Extra humidity is not necessary. Neither of mine are given any extra humidity and are doing great. That being said, adding medium humidity if you have the means to do it, can always help for the best growth! In Plantopedia, they do recommend misting your plant weekly to add humidity!
As I always say, there are LOTS of ways to fertilize plants. Unless you are extremely over-fertilizing your plant, there isn't necessarily a wrong way to do this. I currently use Fox Farm's Grow Big Liquid Fertilizer and I fertilize every 2 weeks when I water my plants, starting around the end of February through October. I honestly probably only fertilize once or twice in winter because the plant isn't as active! I use about 1/2 to 3/4 the recommended amount of fertilizer because I would rather under-fertilize than over-fertilize my plants. Based on the below info from Fox Farm it looks like I could increase my fertilizing a bit if needed!
Plantopedia: "...fertilize fortnightly with a half-strength liquid fertilize in the warmer months, upping to weekly when your plant starts flowering."
As you can see, there are MANY ways to fertilize and it is completely up to you! There are tons of products out there you can try but an overall rule of thumb for houseplants is that it is best to under-fertilize, rather than over-fertilize. Always use the recommended amount, or less, when applying your fertilizer to houseplants.
Division is the best way to propagate this plant. I would wait until your plant is a little more mature and you see a separate clump of foliage you could cut or pull apart from the mother plant.
These are considered an Part of the Araceae Family with other plants like the Dieffenbachia, Aglaonema, Monstera, Philodendron, etc.
You can find these natively in tropical parts of Asia and the Americas.
In nature, these plants can grow upwards of 5ft tall, but in your home they stay shorter. This plant doesn't get much taller than 2-3ft tall.

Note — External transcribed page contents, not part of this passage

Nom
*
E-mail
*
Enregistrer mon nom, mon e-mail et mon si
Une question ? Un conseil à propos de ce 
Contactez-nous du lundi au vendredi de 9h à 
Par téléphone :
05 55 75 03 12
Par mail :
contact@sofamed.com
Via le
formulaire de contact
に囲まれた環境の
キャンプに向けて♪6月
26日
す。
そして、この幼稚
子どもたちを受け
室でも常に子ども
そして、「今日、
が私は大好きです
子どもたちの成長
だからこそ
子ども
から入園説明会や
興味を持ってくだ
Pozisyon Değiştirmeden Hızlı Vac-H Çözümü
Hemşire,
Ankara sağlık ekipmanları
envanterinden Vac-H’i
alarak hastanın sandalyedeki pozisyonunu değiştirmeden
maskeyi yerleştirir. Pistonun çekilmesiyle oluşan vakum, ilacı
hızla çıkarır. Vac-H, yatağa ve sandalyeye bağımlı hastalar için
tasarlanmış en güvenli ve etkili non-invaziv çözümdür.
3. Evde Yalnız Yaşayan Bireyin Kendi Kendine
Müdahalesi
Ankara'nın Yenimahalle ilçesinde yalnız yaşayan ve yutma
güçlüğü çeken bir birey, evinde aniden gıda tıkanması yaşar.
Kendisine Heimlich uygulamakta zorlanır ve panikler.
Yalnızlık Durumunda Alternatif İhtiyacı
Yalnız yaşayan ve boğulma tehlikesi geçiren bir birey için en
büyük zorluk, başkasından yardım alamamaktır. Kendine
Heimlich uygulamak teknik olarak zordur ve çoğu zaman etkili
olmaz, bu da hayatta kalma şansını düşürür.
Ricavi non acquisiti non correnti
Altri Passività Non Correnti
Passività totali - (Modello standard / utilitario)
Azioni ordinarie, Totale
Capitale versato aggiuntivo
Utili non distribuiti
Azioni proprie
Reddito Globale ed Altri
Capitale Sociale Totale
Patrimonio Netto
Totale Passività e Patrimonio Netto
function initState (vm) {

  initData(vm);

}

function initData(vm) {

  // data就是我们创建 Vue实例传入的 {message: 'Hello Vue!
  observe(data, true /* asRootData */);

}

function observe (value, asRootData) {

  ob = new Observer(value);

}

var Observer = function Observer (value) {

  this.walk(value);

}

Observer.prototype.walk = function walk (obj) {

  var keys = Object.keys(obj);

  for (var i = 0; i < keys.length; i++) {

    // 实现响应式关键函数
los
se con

Peace Lilies do produce flowers commonly! Mostly of the time they are white but on variegated plants, the flower can have its own variegation as well. These flowers are more likely to show up if they are in bright, indirect light. They can still appear in low to medium light but are less likely.
NASA had proven the Peace Lily to reduce air pollution and according to The Healing Power of Plants, "tests have also shown that the plant is capable of removing airborne mold, which can alleviate allergy and asthma symptoms. As an added bonus, the Peace Lily may help you get a good night's sleep."
These are toxic to pets and humans. Check out Podcast Ep#31 for more info or the corresponding blog post!
I asked followers if they had any specific plant questions I could address in this podcast and blog. Here are the questions and answers for the Peace Lily...
"Will my Domino Peace Lily ever flower indoors?"
Yes it can! Placing it in a bright, indirect window will encourage the flowers. A west window or just off a south window is best but an east window could provide enough light to produce flowers as well.
"Is it possible to overwater my Peace Lily?"
Yes, there is always a possibility this can happen. Luckily, Peace Lilies are a bit more forgiving so I would suggest letting the leaves droop before watering. This will provide a good timeline for how long it takes for your plant to run out of water. Since these need consistent moisture, I would water a day or two closer together so you don't allow the leaves to droop once you understand the watering pattern.